Fixing the now wide-spread opinion in the electorate that neo-liberal economics is nonsense and harmful to society will take more than fiddling with ‘forward estimates’ and crowing about a surplus delivered by serendipity factors, not this incompetent government. We must elect governments that are committed to taking back democracy from the corporates and the wealthy. That is, it is a democracy and social issue, it is not a mere prosaic economic issue. And this government is demonstrably incapable of delivering democracy back to citizens. A few terms on the opposition benches may illuminate for these dolts what the real problem is.
On the negative side, I’d add the continued underfunding of scientific research and scientific infrastructure as a long-term economic problem. Ultimately, both our capacity to generate new industries on the back of innovation and to make the most of global advancements will depend on our scientific and technological capacities. All governments tend to concentrate on short-term applications of research (eg. industry R&D and forcing researchers to justify efforts based on immediate commercial applications) rather than the longer-term, more fundamental research and capacity building. Either that or they over-weight medical research (an applied science) at the expense of more fundamental disciplines.
General environmental funding, especially for biodiversity conservation, is another area with long-term economic impacts. Too much effort (especially by Labor and the Greens) goes into regulatory fixes that are neither effective nor efficient.
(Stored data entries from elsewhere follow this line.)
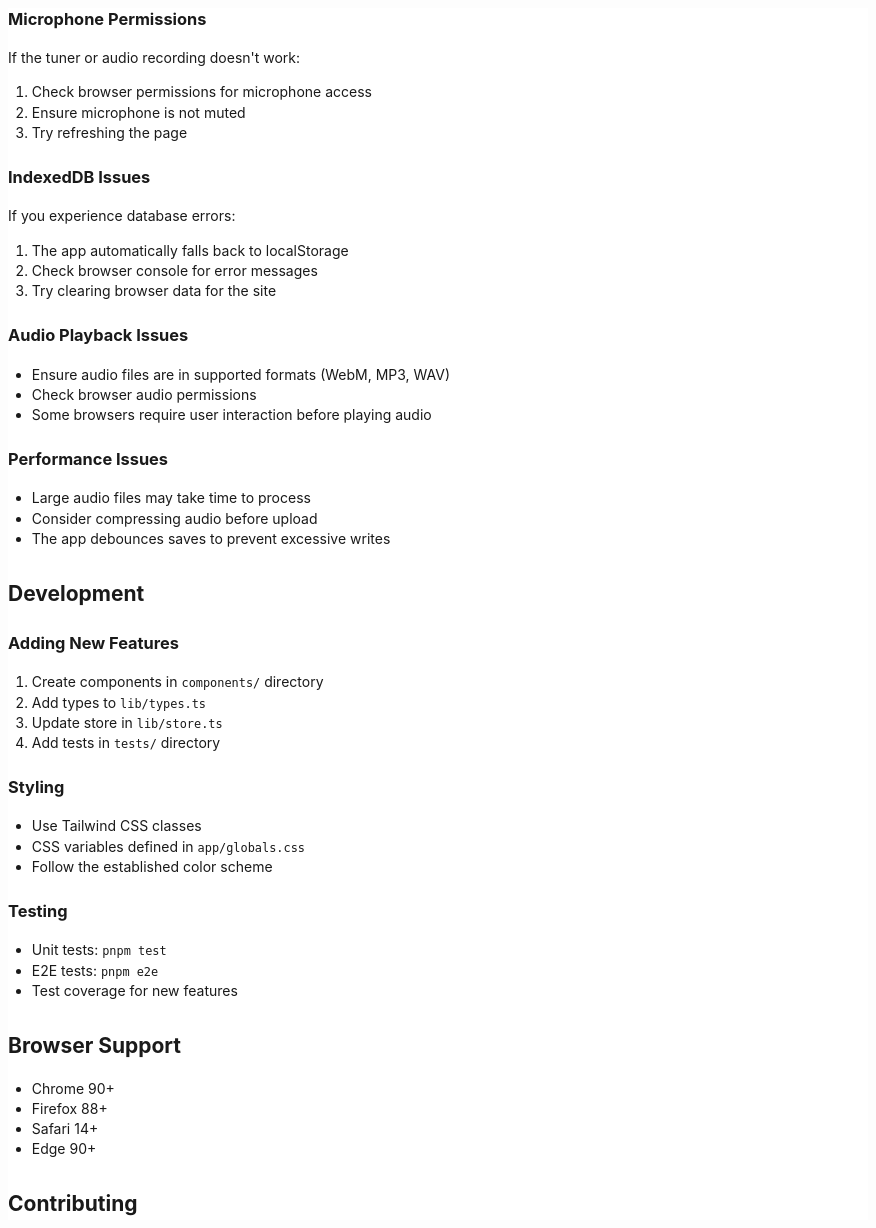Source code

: ### Microphone Permissions
If the tuner or audio recording doesn't work:
1. Check browser permissions for microphone access
2. Ensure microphone is not muted
3. Try refreshing the page

### IndexedDB Issues
If you experience database errors:
1. The app automatically falls back to localStorage
2. Check browser console for error messages
3. Try clearing browser data for the site

### Audio Playback Issues
- Ensure audio files are in supported formats (WebM, MP3, WAV)
- Check browser audio permissions
- Some browsers require user interaction before playing audio

### Performance Issues
- Large audio files may take time to process
- Consider compressing audio before upload
- The app debounces saves to prevent excessive writes

## Development

### Adding New Features
1. Create components in `components/` directory
2. Add types to `lib/types.ts`
3. Update store in `lib/store.ts`
4. Add tests in `tests/` directory

### Styling
- Use Tailwind CSS classes
- CSS variables defined in `app/globals.css`
- Follow the established color scheme

### Testing
- Unit tests: `pnpm test`
- E2E tests: `pnpm e2e`
- Test coverage for new features

## Browser Support

- Chrome 90+
- Firefox 88+
- Safari 14+
- Edge 90+

## Contributing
Better programmatic responses (and proper funding for environmental management) at scales commensurate with the problem, are desperately needed to avoid exacerbating land and water degradation and the collapse of economically important ecosystem services. Yes, climate change also exacerbates these risks but we can, and should, be doing a lot more to insure against degrading our natural resource base. Cuts (and “efficiency dividends” over the past ten years have left very little in the way of comprehensive, on ground, responses.